REQUEST:
Pictures must not appear in the copy. Restate exactly the lines below from the one with "text-align: right ->" through the one with "text: 962603.1 ->", inclusive.

INPUT DATA:
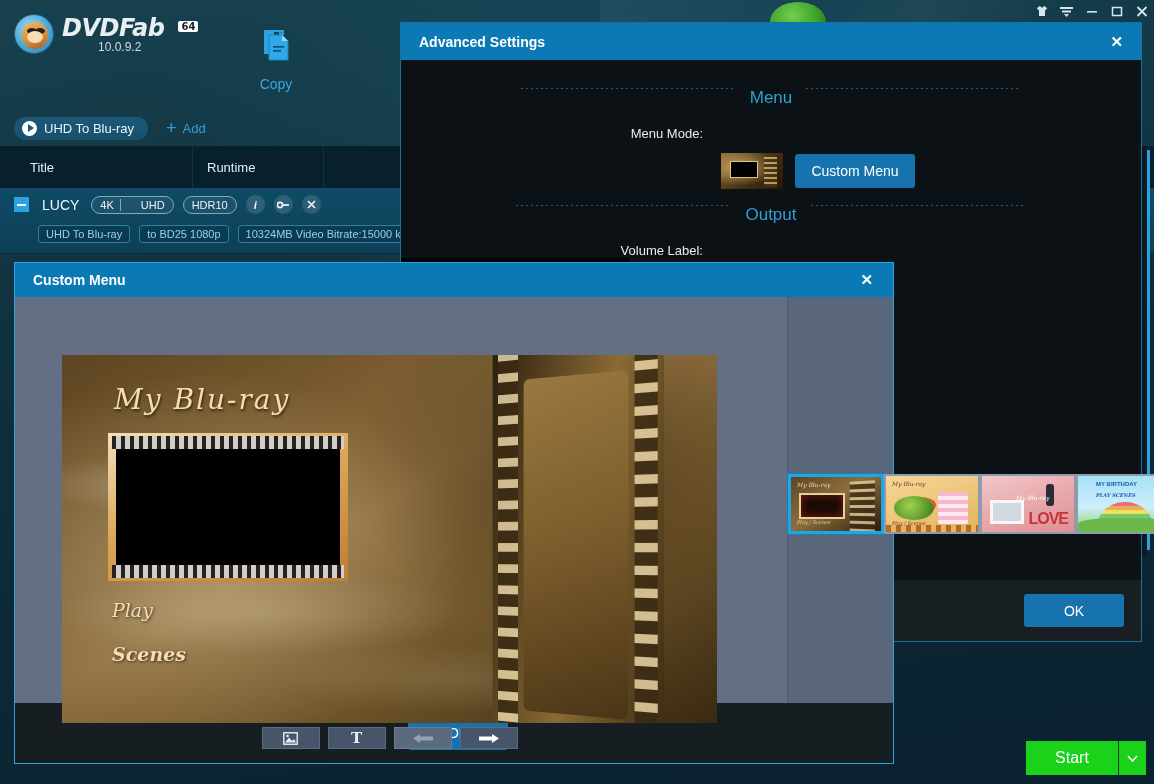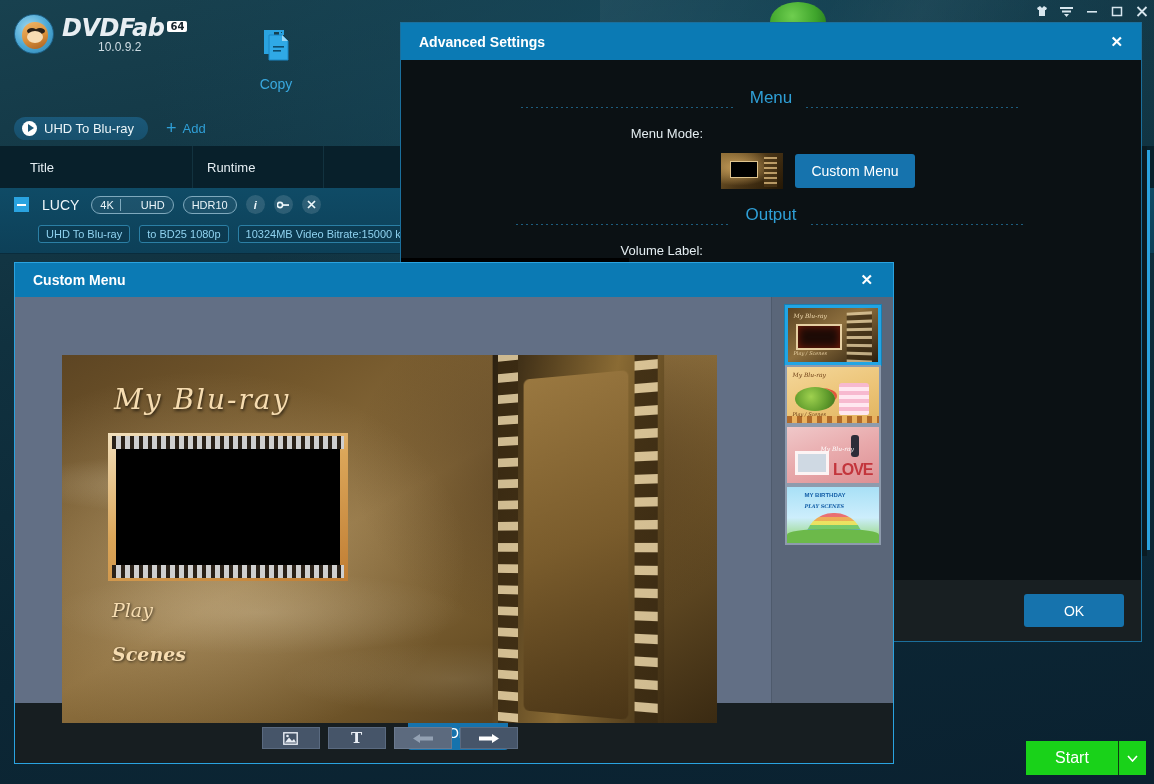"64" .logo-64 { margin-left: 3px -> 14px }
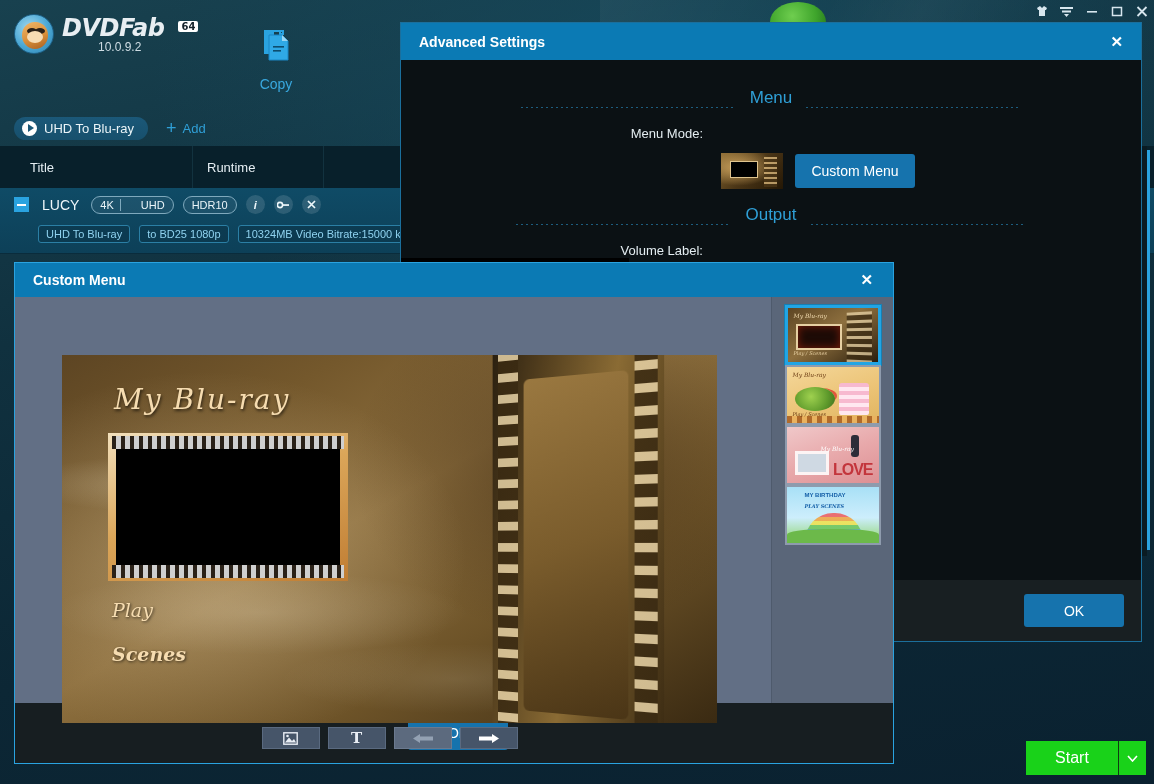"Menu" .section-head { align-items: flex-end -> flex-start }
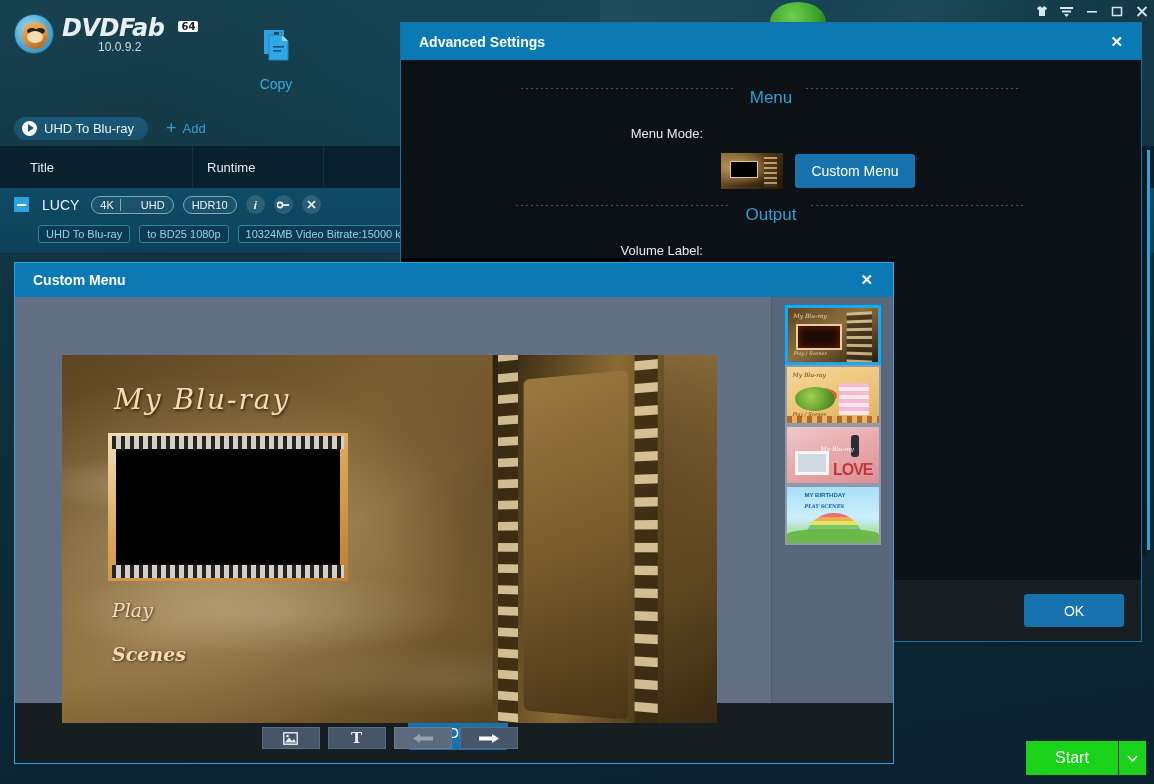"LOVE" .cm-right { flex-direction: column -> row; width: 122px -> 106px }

---

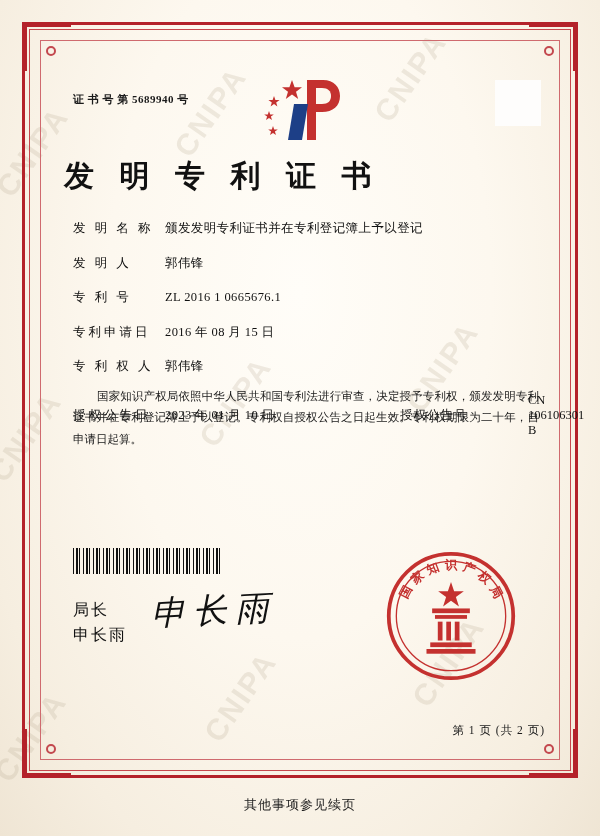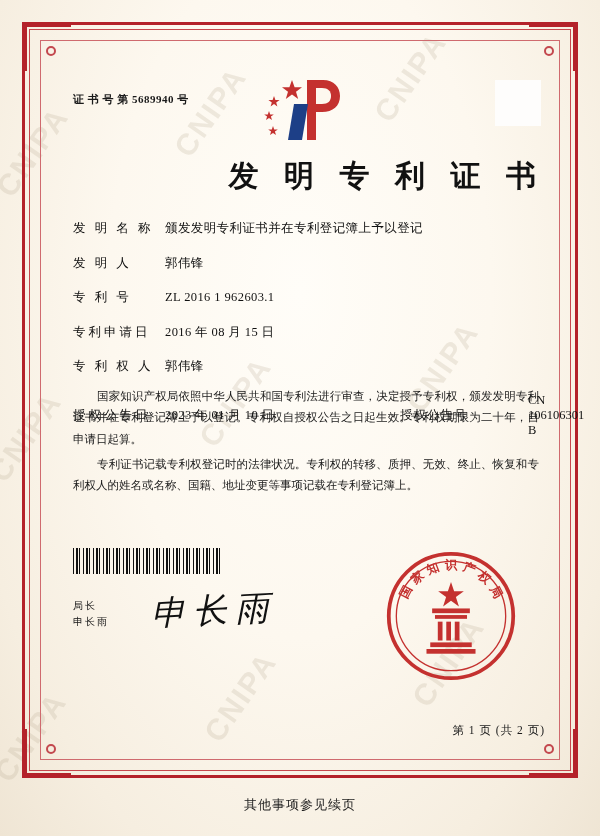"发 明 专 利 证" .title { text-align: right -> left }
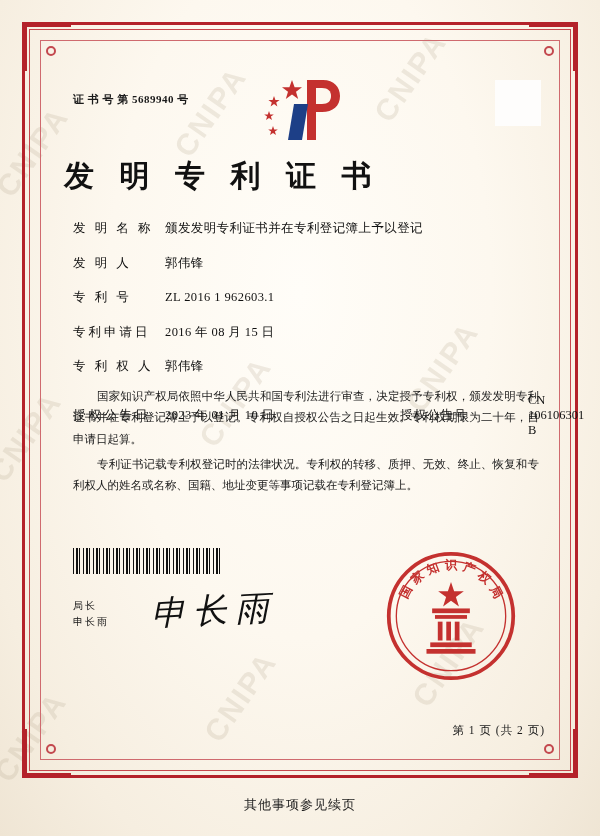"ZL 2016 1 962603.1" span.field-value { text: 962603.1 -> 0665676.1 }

TASK SOLUTION:
"发 明 专 利 证" .title { text-align: right -> left }
"ZL 2016 1 962603.1" span.field-value { text: 962603.1 -> 0665676.1 }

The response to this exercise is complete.